AANGEHAALDE TEKST:
© iStock

Beleggen in 2020: kijk verder dan de klassieke fondsen

De tijd van geld verdienen zonder risico’s te nemen is voorbij. Waarom dan niet uitkijken naar alternatieve producten, investeringsplatformen of een efficiënte strategie om te beleggen op de beurs?

Financiële experts blijven het maar herhalen: omdat de lage interest van 0,11% op een gereglementeerd spaarboekje de inflatie niet compenseert, scheur je er als spaarder je broek aan. Ook de banken zitten met de handen in het haar, maar wel om een andere reden: zij hopen dat die interest van 0,11% – 0,01% minimuminterest + 0,10% getrouwheidspremie – die wettelijk is vastgelegd, op de schop gaat. Waarom? Omdat de Europese Centrale Bank (ECB) de economie probeert aan te zwengelen en banken die te veel cashoverschotten aanhouden bestraft met een negatieve depositorente. Anders gezegd: al dat slapend geld op rekeningen wordt voortaan door de ECB beboet en de banken willen die boete graag op hun klanten afwentelen. In ons land blijven de kleine spaarders voorlopig buiten schot. Politici die de vraag van de banken inzake negatieve intresten op het spaarboekje zouden inwilligen, riskeren bij de volgende verkiezingen immers zwaar te worden afgestraft.

Elke maand hetzelfde bedrag beleggen, is een zeer efficiënte strategie.

En bakstenen?

Maar uiteindelijk doet dat lage interestverhaal er niet zo toe: iedereen heeft intussen begrepen dat beleggen niets meer opbrengt, of het nu gaat om een depositorekening, dan wel om een beleggingsfonds met een graatmager rendement. Wat blijft er dan over? Alternatieven zoals vastgoed, maar ook dat is niet evident. Zo is het huurrisico – onbetaalde huur, schade – aanzienlijk en wordt het bovendien steeds duurder om in immobiliën te investeren. Door de wet van vraag en aanbod zoeken veel beleggers namelijk hun heil in bakstenen en dat jaagt onvermijdelijk de prijzen de hoogte in. Met een stijging van 14,5% in vijf jaar, was vastgoed nog nooit zo duur in ons land. Is de situatie voor je spaargeld uitzichtloos? Niet noodzakelijk. Hier en daar zijn er nog opportuniteiten om je geld te laten opbrengen. We reiken er enkele aan. Zoals goud, waarvan de rol als veilige haven nog niet uitgespeeld is.

GEGEVENSFRAGMENT:
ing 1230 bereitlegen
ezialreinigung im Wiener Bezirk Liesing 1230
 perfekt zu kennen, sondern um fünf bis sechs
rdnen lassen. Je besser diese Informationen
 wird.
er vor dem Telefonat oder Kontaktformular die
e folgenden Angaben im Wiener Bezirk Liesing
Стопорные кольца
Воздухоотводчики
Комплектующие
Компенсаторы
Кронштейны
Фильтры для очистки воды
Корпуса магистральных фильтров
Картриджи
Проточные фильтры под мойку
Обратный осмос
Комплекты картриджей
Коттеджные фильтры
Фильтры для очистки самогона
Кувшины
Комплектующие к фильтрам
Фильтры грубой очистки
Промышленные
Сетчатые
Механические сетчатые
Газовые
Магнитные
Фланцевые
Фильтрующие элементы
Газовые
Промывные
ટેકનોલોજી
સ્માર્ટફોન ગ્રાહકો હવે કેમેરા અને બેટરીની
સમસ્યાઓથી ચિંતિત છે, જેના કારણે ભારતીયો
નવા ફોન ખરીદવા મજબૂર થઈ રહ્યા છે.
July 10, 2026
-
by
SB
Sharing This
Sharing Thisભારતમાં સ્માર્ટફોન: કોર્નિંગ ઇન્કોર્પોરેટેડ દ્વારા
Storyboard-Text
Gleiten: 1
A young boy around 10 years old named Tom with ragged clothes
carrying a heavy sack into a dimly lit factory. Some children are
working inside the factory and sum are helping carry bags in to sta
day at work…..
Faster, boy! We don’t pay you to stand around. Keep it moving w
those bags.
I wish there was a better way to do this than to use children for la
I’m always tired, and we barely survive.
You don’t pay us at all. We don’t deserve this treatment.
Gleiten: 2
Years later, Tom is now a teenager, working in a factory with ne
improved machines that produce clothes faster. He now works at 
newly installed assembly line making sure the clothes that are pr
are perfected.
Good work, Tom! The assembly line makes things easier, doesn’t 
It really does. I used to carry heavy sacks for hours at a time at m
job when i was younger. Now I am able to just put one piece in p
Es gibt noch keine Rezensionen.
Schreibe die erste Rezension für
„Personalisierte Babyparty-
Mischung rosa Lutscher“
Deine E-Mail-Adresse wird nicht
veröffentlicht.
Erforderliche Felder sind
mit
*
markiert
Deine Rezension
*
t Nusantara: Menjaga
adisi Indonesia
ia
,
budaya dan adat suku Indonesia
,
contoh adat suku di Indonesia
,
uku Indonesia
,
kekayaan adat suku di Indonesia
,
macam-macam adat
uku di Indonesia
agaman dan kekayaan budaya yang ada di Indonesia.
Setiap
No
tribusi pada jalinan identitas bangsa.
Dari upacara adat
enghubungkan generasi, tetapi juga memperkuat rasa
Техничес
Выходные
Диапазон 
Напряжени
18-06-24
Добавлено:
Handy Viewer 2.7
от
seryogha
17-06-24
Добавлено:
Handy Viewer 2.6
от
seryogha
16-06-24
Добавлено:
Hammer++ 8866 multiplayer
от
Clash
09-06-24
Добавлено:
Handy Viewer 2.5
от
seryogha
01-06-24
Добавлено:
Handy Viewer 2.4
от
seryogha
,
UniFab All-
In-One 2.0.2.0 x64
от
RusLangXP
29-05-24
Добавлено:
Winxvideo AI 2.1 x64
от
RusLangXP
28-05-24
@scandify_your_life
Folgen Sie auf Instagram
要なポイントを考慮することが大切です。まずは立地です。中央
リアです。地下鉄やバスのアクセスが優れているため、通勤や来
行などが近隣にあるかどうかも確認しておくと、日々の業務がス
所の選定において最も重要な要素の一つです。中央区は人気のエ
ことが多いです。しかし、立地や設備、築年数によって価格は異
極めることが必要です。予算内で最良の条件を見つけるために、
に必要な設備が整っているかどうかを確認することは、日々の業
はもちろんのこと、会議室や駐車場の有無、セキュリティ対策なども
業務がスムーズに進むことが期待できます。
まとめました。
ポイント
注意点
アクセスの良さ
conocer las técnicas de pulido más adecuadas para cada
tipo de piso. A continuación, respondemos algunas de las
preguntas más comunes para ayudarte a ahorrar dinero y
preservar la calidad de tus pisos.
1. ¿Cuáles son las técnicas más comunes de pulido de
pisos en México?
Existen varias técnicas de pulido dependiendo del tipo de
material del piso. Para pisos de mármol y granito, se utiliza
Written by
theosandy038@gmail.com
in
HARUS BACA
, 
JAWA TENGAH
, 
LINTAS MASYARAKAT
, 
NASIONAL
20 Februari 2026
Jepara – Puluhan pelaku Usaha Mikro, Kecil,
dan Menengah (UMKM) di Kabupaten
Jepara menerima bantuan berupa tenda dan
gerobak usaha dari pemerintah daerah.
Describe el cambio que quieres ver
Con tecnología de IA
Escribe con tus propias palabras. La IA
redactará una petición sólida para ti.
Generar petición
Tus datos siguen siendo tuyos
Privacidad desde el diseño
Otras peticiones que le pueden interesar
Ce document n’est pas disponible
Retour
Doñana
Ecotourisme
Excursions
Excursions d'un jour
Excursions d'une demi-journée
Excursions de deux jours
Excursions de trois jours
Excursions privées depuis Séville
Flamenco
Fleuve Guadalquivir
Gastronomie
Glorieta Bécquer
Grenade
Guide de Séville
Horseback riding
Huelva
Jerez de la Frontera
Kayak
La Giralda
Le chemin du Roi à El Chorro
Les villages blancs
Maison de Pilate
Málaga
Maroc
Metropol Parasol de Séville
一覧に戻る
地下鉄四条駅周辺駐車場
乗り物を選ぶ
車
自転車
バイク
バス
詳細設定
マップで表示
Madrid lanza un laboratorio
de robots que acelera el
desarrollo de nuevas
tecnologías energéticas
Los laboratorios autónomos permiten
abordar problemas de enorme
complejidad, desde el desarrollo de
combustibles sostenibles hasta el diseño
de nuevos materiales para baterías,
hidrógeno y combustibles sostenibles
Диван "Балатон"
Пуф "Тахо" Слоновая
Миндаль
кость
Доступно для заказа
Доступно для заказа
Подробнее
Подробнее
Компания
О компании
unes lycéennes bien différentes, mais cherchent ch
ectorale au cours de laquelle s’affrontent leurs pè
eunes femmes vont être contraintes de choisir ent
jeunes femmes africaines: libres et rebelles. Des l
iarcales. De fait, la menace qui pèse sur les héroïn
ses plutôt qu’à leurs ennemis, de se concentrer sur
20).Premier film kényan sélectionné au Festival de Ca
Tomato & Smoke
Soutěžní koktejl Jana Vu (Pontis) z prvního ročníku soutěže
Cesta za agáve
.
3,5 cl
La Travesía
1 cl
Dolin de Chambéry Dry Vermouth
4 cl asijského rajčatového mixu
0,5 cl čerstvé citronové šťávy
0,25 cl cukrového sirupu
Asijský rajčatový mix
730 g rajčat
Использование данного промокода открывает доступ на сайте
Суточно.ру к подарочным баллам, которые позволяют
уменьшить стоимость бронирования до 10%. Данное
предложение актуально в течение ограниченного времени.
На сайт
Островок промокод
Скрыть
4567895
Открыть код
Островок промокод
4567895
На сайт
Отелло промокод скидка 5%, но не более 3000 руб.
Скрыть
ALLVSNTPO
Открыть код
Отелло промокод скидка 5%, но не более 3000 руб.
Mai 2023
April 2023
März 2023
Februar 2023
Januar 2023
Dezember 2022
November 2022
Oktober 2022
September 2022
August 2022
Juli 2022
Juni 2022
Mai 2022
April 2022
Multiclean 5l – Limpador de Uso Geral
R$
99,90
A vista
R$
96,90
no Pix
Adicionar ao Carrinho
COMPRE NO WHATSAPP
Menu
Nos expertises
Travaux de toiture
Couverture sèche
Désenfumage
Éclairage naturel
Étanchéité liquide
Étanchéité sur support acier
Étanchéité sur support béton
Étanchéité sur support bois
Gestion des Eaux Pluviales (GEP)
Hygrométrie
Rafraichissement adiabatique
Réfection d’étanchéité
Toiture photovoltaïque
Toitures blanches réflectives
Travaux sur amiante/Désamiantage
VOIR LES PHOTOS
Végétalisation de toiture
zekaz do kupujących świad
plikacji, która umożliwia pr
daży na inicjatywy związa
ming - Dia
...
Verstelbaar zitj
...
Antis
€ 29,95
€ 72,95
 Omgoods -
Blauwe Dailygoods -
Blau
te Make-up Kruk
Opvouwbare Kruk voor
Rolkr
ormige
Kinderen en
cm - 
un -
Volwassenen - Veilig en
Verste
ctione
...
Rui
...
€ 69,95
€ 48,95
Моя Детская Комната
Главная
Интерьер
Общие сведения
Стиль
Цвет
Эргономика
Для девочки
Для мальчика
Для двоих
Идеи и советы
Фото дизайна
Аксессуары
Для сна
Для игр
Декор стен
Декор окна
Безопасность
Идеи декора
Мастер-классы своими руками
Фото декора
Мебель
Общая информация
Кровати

WAT WORDT GEVRAAGD:
1) Kun je de alinea uit de tekst over beleggen die begint met "Financiële experts blijven het maar herhalen" beknopt weergeven als een lijst met de belangrijkste feiten?
2) Druk uit de tekst over beleggen alles af van "De tijd van" tot en met "op de beurs?", woord voor woord.
3) Kun je verdergaan met de tekst over beleggen in 2020, te beginnen na de laatste zin?
De regels staan los van de tekst over beleggen en horen er niet bij.

ANTWOORDEN:
1)
- De rente van 0,11% op een gereglementeerd spaarboekje compenseert de inflatie niet, waardoor spaarders erop verliezen.
- Die 0,11% is wettelijk vastgelegd en bestaat uit 0,01% minimuminterest en 0,10% getrouwheidspremie.
- Banken hopen dat die wettelijke rente verdwijnt.
- De Europese Centrale Bank (ECB) wil de economie aanzwengelen. Daarom bestraft ze banken met te veel cashoverschotten met een negatieve depositorente.
- Banken willen die boete op hun klanten afwentelen.
- Kleine spaarders blijven in ons land voorlopig buiten schot. Politici die negatieve rente op het spaarboekje toestaan, riskeren bij de volgende verkiezingen zwaar te worden afgestraft.

2)
De tijd van geld verdienen zonder risico’s te nemen is voorbij. Waarom dan niet uitkijken naar alternatieve producten, investeringsplatformen of een efficiënte strategie om te beleggen op de beurs?

3)
Spaarboekje nog steeds nuttig

Op een spaarboekje spaar je uit voorzorg, want dit geld is meteen beschikbaar. Het bedrag dat je op je spaarrekening aanhoudt, bedraagt best drie tot zes keer je maandsalaris. Zo kan je onvoorziene situaties opvangen.

Hoe de risico’s beperken?

Risico’s nemen op de beurs, zonder te overdrijven: het is een strategie die je niet langer hoeft te schuwen. Als spaarder is het zeker niet evident om voor het eerst in aandelen te beleggen. Goed advies is daarbij belangrijk. Maar je kan ook gebruik maken van trackers, aandelenkorven, waarmee je in één enkele transactie in een gediversifieerde portefeuille belegt. De vrees voor het risico is natuurlijk niet ongegrond: de beurs is immers een rollercoaster. Toch kan je dat risico perfect beperken. Warren Buffett, de beste belegger aller tijden, stelt het zo: “Wees bang als anderen hebzuchtig zijn, en hebzuchtig als anderen bang zijn.” Koersschommelingen horen bij het spel en bieden je als belegger zelfs opportuniteiten. De beurs speelt ook in het voordeel van wie geduld heeft en weg weet te blijven van de massahysterie. Zo liet de BEL 20 – de referentie- index van de Brusselse beurs -, ondanks de crisissen, op 25 jaar tijd een gemiddeld jaarlijks rendement van meer dan 8% (dividenden inbegrepen) optekenen.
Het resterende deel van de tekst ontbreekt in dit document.